To investigate the prevalence and indication of PGT-M cases performed for carriers of autosomal recessive (AR) conditions associated with an autosomal dominant (AD) cancer predisposition. All patients from 2018-2021 with a PGT-M test prepared for either an AR or AD inheritance (for cancer risk) were included in the study.

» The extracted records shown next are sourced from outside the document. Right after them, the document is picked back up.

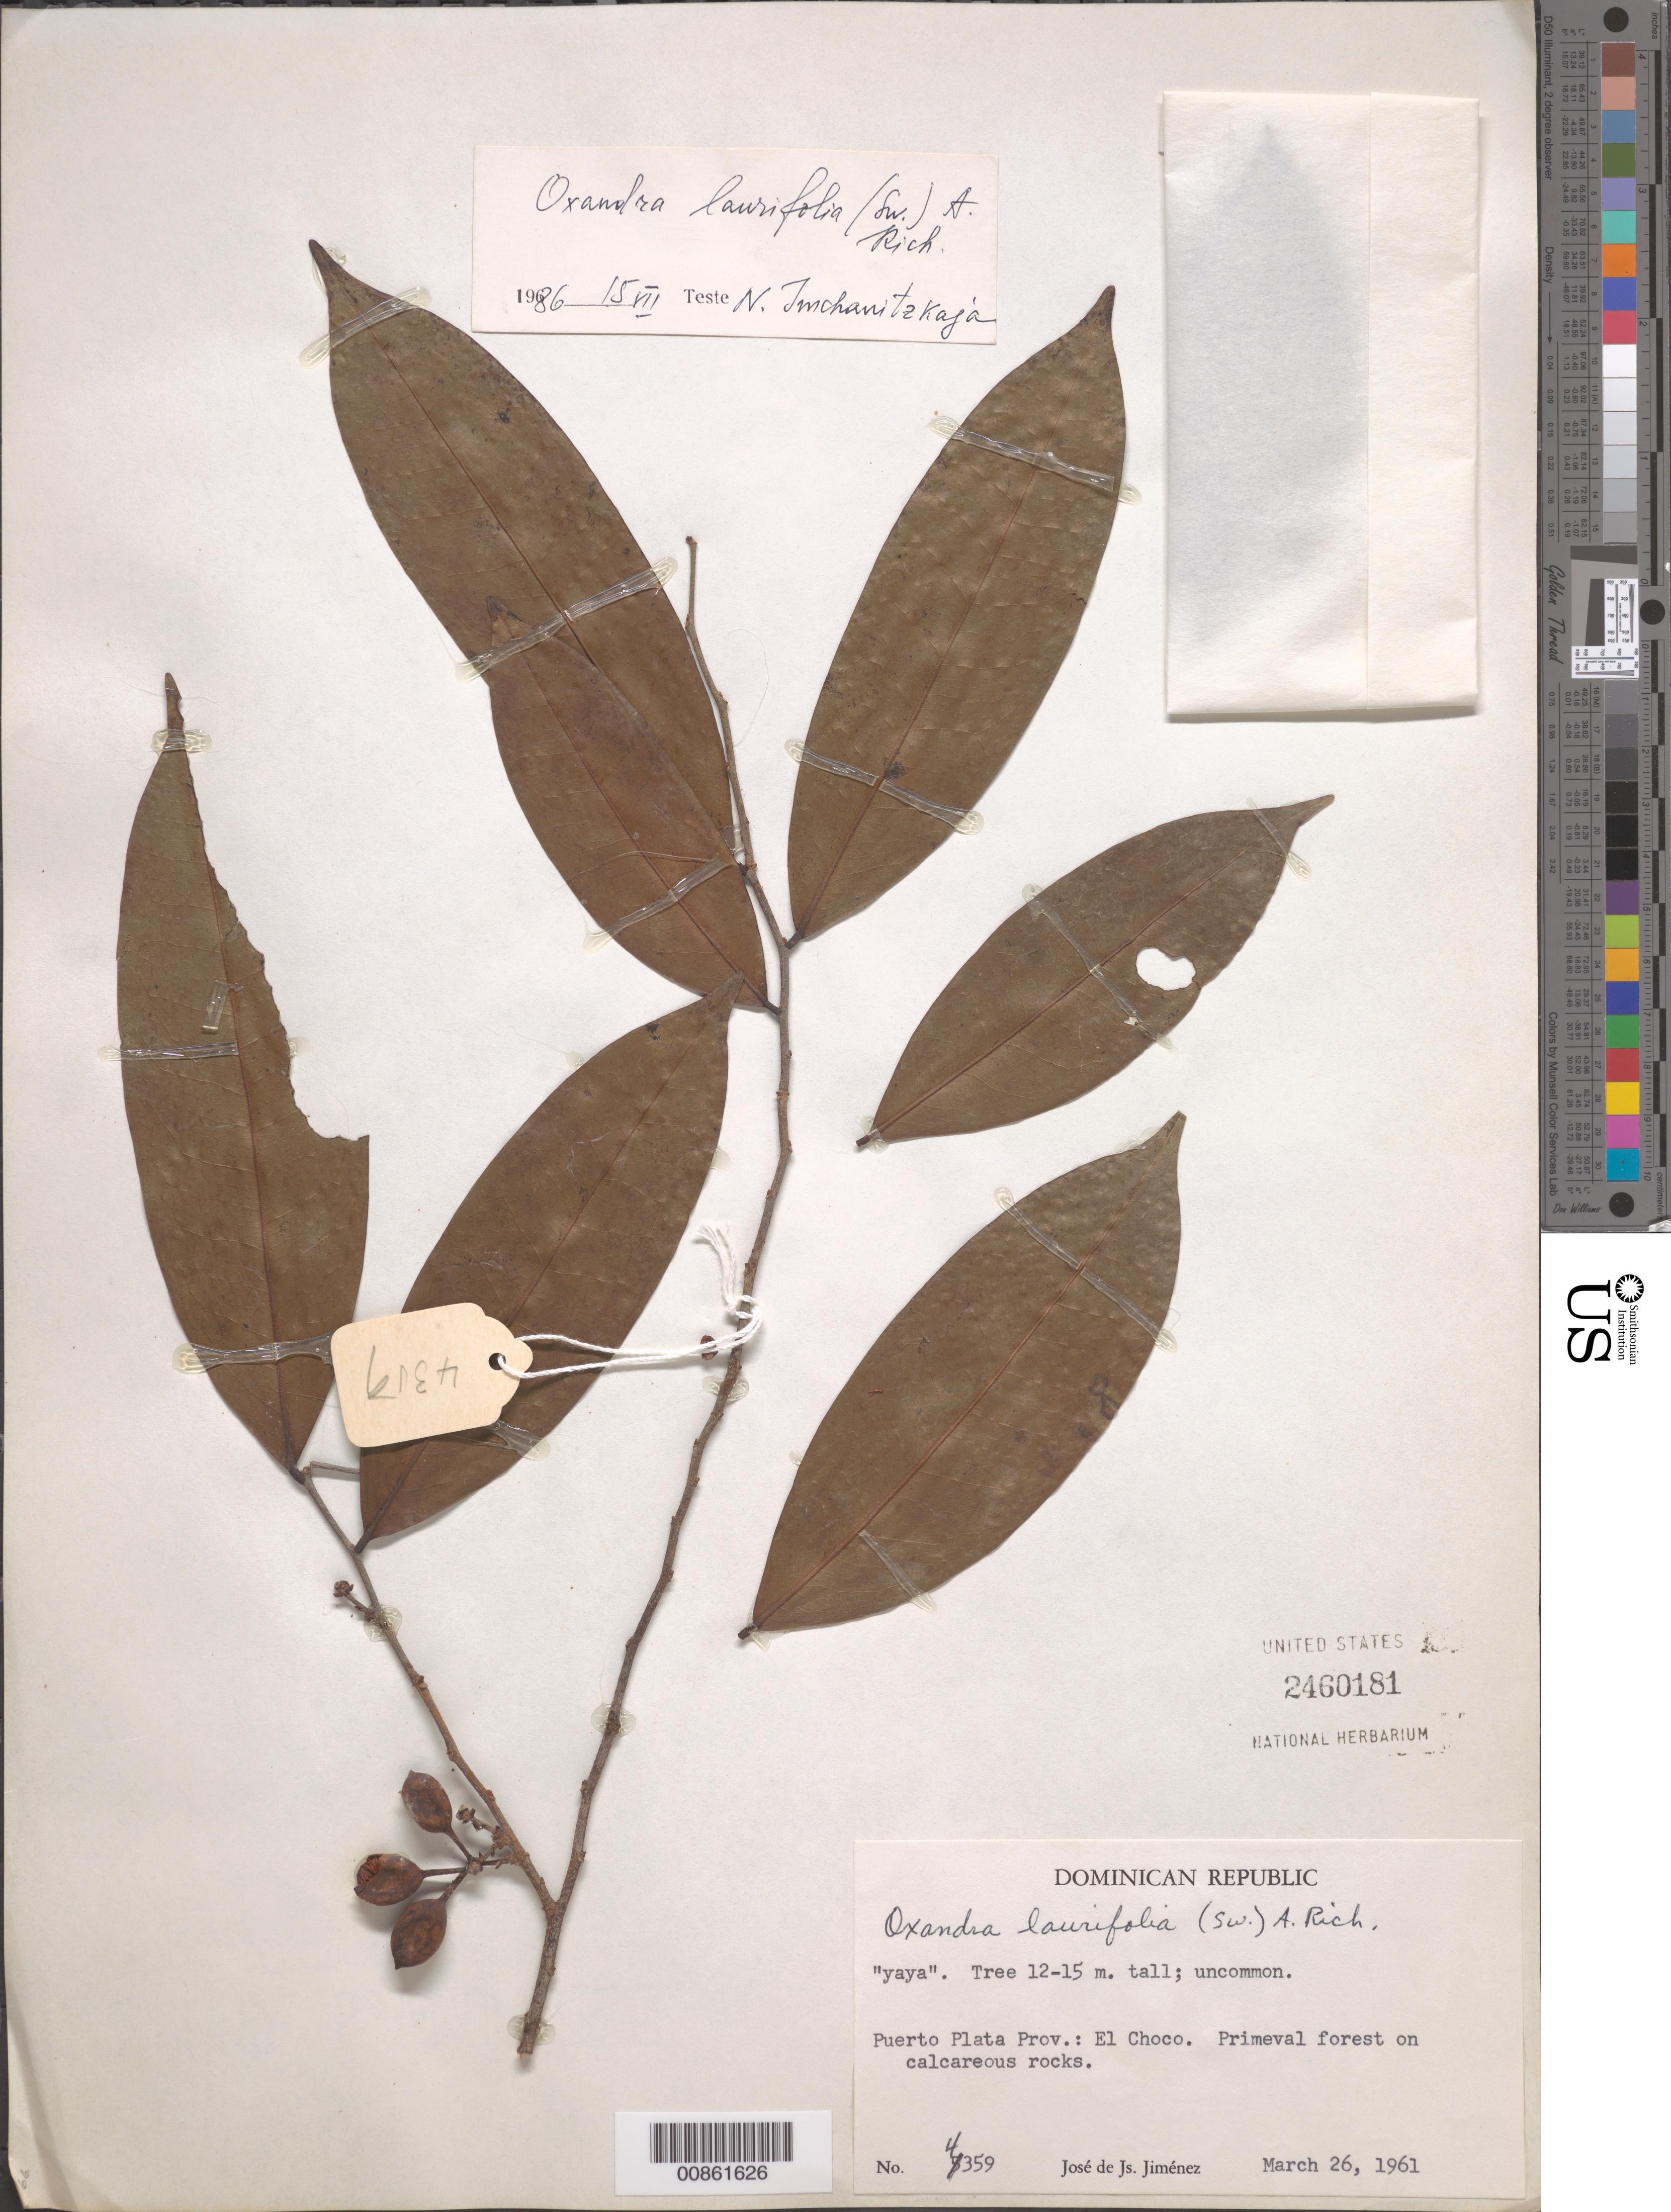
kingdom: Plantae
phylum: Tracheophyta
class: Magnoliopsida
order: Magnoliales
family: Annonaceae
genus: Oxandra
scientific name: Oxandra laurifolia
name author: (Sw.) A. Rich.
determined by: Imchanitzkaja, N.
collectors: J. J. Jiménez Almonte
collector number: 4359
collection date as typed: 26 Mar 1961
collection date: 1961-03-26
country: Dominican Republic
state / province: Puerto Plata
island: Hispaniola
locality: El Choco.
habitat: Primeval forest on calcareous rocks.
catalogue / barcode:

Genes evaluated included: PALB2, BRIP2, ATM, MLH1, MSH2, MSH6, PMS2, FH, FANCA, FANCC, and RECQL3. The number of PGT-M cases prepared for each condition was identified as well as whether the intention for PGT-M was for the AR or AD pattern. In our study period, more than 4000 PGT-M cases were prepared of which 114 cases were performed for the genes selected. Of these, 101 (88.6%) were performed for the AD cancer predisposition and 13 (11.4%) for AR inheritance pattern. The genes tested most for AD included: MSH2, (25/101), MLH1 (19/101) and MSH6 (18/101). The genes tested most for their AR pattern were FANCA (6/13) and ATM (3/13) (Table). As expanded carrier screening and genetic panel testing increase in frequency, a large number of patients are utilizing PGT-M for conditions associated with AD cancer risk caused by genes historically known for their involvement in AR disorders. This phenotypic duality is often times not appreciated by clinicians and is often overlooked, therefore leaving the offspring at a risk for developing cancer.